Il ritardo potrebbe anche fungere da catalizzatore per le critiche, che già stanno arrivando, se la Commissione non risolverà eventuali contraddizioni insite nel testo. Sul quale, in particolare, hanno puntato il dito le grandi realtà americane, che di fatto vengono prese di mira in prima istanza dal DMA. Il regolamento, infatti, non troppo velatamente è indirizzato specificamente a Google, Apple e Facebook, prima di ogni altro. Un’altra controversia è nata a proposito degli annunci pubblicitari mirati, in un primo momento vietati solo ai minori e, nella nuova bozza del testo, bloccati a tutti gli utenti, a meno di esplicito consenso.


Digital Markets Act: cosa prevede


Il Digital Markets Act punta ad agire in maniera preventiva, piuttosto che ricorrere al più tradizionale metodo delle multe dopo che le violazioni sono state compiute. Trattandosi di un regolamento, quindi, sarà applicabile non appena entrerà in vigore, ovvero a partire da 20 giorni dopo la pubblicazione sulla Gazzetta Ufficiale.
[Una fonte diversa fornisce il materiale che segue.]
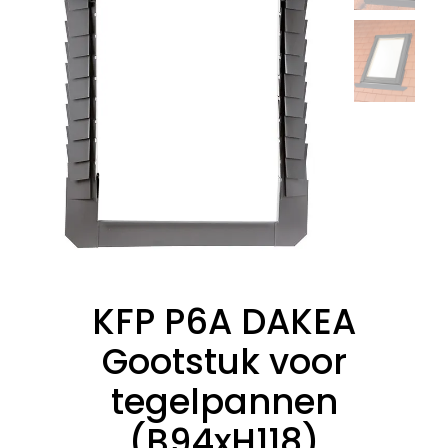
KFP P6A DAKEA
Gootstuk voor
tegelpannen
(B94xH118)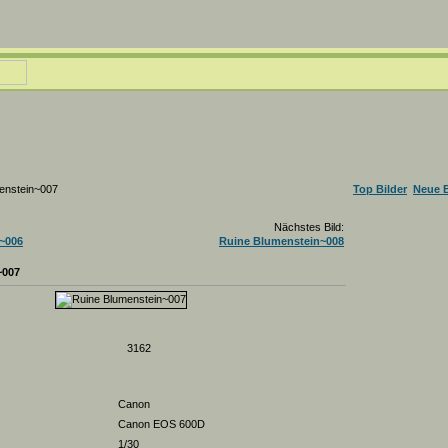
enstein~007
Top Bilder
Neue B
Nächstes Bild:
~006
Ruine Blumenstein~008
~007
3162
Canon
Canon EOS 600D
1/30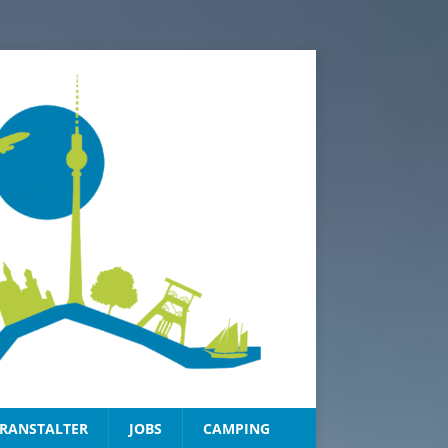
RANSTALTER
JOBS
CAMPING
In primo luogo si occupa di installazione di software e, in particolare browser web, sui dispositivi prima della vendita, puntando a proteggere la libertà decisionale dell’utente nella scelta del software da utilizzare. In termini di interoperabilità, invece, si proverà a limitare le comunicazioni tra le app di messaggistica e le piattaforme di social media, garantendo il più possibile la privacy dei cittadini.


I gatekeeper non potranno poi sfruttare le capacità di controllo sulle proprie piattaforme per favorire i propri annunci pubblicitari a discapito di quelli di altre aziende. Inoltre, non potranno obbligare gli sviluppatori che usano le loro piattaforme a utilizzare il proprio sistema di pagamento: è naturalmente il caso di Google e Apple che impediscono agli sviluppatori di avere piattaforme di pagamento alternative rispetto a quelle di Play Store e App Store.


Inoltre, gli sviluppatori dovranno poter mettere a disposizione degli utenti di qualsiasi dispositivo i loro software senza dover necessariamente passare dallo store del proprietario della piattaforma. Quindi, ad esempio, poter mettere a disposizione app per iPhone senza usare App Store. Sappiamo che per ogni vendita effettuata tramite i loro store i gatekeeper trattengono quote sui guadagni fino al 30%. Ancora, gli sviluppatori devono poter accedere alle funzionalità hardware degli smartphone in maniera più libera.